Anvil

Spark data

When learning to use a new piece of software, it helps to have some data to work with. Here is an example for Apache Spark. I did this on OSX (El Capitan), but apart from the first step, the steps below should work on a Linux cluster. I had already set up Hadoop in pseudo-distributed mode.

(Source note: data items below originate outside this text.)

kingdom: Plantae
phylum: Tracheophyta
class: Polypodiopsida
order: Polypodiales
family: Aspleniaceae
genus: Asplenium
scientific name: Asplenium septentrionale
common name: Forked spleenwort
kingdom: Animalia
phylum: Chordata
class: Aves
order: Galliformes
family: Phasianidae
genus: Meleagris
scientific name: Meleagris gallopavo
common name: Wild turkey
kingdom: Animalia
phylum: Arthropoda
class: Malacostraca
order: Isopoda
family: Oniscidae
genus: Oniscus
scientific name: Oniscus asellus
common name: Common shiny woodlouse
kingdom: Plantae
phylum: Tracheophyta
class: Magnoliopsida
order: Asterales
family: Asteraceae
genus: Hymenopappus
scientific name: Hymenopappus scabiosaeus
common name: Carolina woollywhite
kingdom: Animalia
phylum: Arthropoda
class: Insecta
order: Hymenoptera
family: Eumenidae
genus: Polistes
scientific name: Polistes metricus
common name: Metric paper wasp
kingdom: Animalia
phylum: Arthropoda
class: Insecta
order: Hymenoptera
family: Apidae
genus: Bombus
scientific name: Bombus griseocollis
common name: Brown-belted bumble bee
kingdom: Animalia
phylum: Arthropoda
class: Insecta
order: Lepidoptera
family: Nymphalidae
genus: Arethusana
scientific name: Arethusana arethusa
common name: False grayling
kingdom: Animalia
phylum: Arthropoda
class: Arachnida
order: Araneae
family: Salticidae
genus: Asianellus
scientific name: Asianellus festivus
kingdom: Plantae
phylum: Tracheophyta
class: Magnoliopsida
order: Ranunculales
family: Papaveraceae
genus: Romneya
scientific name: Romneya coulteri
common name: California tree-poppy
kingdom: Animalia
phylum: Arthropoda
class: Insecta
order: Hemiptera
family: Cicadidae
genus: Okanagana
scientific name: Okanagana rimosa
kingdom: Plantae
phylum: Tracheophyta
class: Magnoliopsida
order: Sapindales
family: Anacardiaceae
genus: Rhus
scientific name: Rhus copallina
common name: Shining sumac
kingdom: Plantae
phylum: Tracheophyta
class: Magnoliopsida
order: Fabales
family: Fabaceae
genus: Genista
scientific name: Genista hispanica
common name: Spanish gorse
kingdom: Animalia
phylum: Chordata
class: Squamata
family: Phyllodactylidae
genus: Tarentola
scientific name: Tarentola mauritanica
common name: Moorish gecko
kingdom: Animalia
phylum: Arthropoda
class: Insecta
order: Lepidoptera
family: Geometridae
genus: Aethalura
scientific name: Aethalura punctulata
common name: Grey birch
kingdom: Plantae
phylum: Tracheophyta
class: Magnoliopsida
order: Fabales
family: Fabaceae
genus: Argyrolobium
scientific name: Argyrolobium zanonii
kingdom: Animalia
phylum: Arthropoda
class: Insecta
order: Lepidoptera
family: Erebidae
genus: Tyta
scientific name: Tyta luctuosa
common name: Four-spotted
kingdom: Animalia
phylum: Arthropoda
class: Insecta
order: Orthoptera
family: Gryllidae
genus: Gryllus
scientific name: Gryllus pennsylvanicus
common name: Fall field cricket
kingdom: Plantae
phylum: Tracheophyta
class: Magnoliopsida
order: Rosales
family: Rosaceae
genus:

The example below uses weather data from the USA's National Oceanic and Atmospheric Administration. They consist of thousands of zipped text files grouped into year folders from 1901 onwards.

Install wget

Ignore this if using Linux. Curl cannot be used to download a directory without writing looping code. The easiest way to install wget is to install Homebrew, which in turn requires the Command Line Tools. On the assumption that anyone reading this will already have done so, enter the following at the command-line:

ruby -e "$(curl -fsSL https://raw.githubusercontent.com/Homebrew/install/master/install)"
brew install wget

Download data

I would start with a year's worth of data, at least on a development machine. The uncompressed files for a more recent year take up c20 GB. Change directory to a suitable location and enter (where YYYY refers to the year selected):

wget -r ftp://ftp.ncdc.noaa.gov/pub/data/noaa/YYYY/

Create a single uncompressed annual file

Loading thousands of files into Hadoop is hardly efficient. To convert all the downloaded .gz files into one text file:

gunzip -cr download-directory-nametarget-file-name.txt

Load into HDFS

Create a target folder and load the file:

hadoop fs -mkdir /target-directory
hadoop fs -copyFromLocal /local-file-system-path-and-name.txt /hdfs-path-and name.txt

Load into Spark

If just experimenting using the Scala REPL:

spark-shell
val myRDD = sc.textFile("hdfs://localhost/hdfs-path-and-name.txt"

Finally

Keep in mind how much memory you have before doing this on a laptop. Spark does cope, but it somewhat defeats the object if it spills to disk.